Converting Word docs to Kindle

What a pain finding out how to get your book onto Kindle. Nearly as painful as doing the actual reformatting. Kindle is like reading your book through a toilet-paper tube with a black-and-white filter in it. here's how I did it:

You could convert files to .epub format using Stanza, except that:

  • Word docs retain all your fancy index entries, cross references etc as hideous looking text.
  • PDFs retain all the page numbers and other page headings embedded in the text - go figure.
  • RTFs just never finish loading.....
  • You could save from Word as raw text, but that will lose all your special characters
  • Unless you save as UTF-7, but that will crash MS-Word

Eventually I loaded the Word doc into OpenOffice and saved it as HTML (don't save direct from Word! Microsoft write rubbish HTML)

Next thing I tried was to open it in STanza and save as .epub Then I manually cleaned up all the html using Sigil (which only works on html within an epub file), deleting out references to images not part of the file any more and deleting most of the CSS formats...and manually reinserted all the images one by one. Sigil is massively CPU intensive so unless you have a heavy duty PC, be prepared to wait every time you change to the book view and for goodness sake don't do an edit "undo" or ctrl-z. it also messes with the html a lot.
After all that, I eagerly defined my new book to and uploaded my .epub and got the user-friendly message
/var/tmp/dtfc/s3Get/ticket_6539921/dtp_150887_USER_CONTENT_0 inputfile is of a filetype that is unsupported, or undeterminable. inputFiletype=null
which makes a lie of Amazon's bulls**t claim to support epub format.
So then I tried to use Stanza to convert all my hard work from .epub back into Kindle or HTML or anything, but it stripped out all the images and all of the HTML tags. Are we having fun yet?
Finally I manually copied and pasted the html from Sigil into a simple .html file in a new directory.
Then I renamed the .epub to .zip and used Windows Explorer to open it and copy all the images into the same directory as my html file.

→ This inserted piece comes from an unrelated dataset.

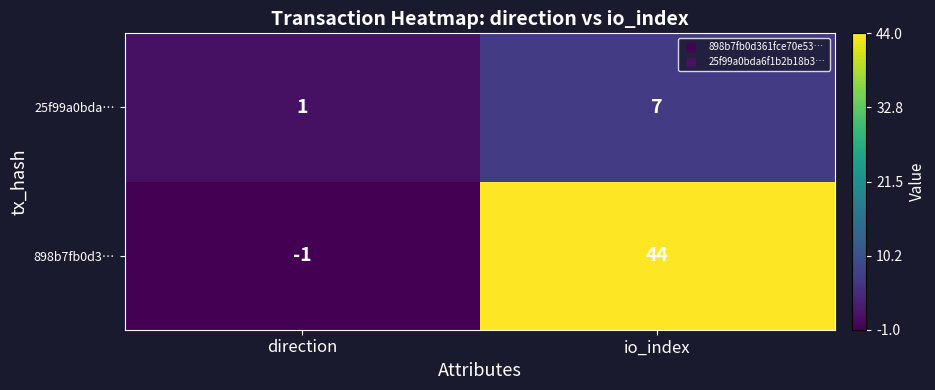

Which category has the lowest value across all series?

direction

So scrap Stanza, Sigil and epub.

As I said, use OpenOffice and save it as HTML.

Don't forget to remove any references to "see page 99" etc because there aren't page numbers any more. Might as well delete the original index and table of contents too.

To edit raw html I can't recommend NVu, which is CPU-heavy and so terribly slow at times, is occasionally flaky, and messes with the HTML too much. But if you want to add an html Table of Contents automatically from the h1 and h2 etc headings, you'll need to use NVu as it is the only tool I have found so far to do it. Actually NVu is so destructive to HTML, I'd consider manually building the ToC instead.

In the end, I used ConTEXT, an excellent free editor for all sorts of file formats. No WYSIWYG, but I just used my browser for that.

Then I used 7Zip (or the zip utility of your choice) to zip all the files (HTML and images) in the directory into a .zip file and FINALLY DTP accepted it.

Some of my nicely detailed images lost all of that nice detail when reduced to Kindle size: max 64kB, max 450px x 550px, but by going back to the original Visio and re-saving to 450px wide with 600dpi resolution JPEGs with 100% image quality I got good images.

Don't let anyone tell you this crap is easy. Amazon DTP is a pain in the butt.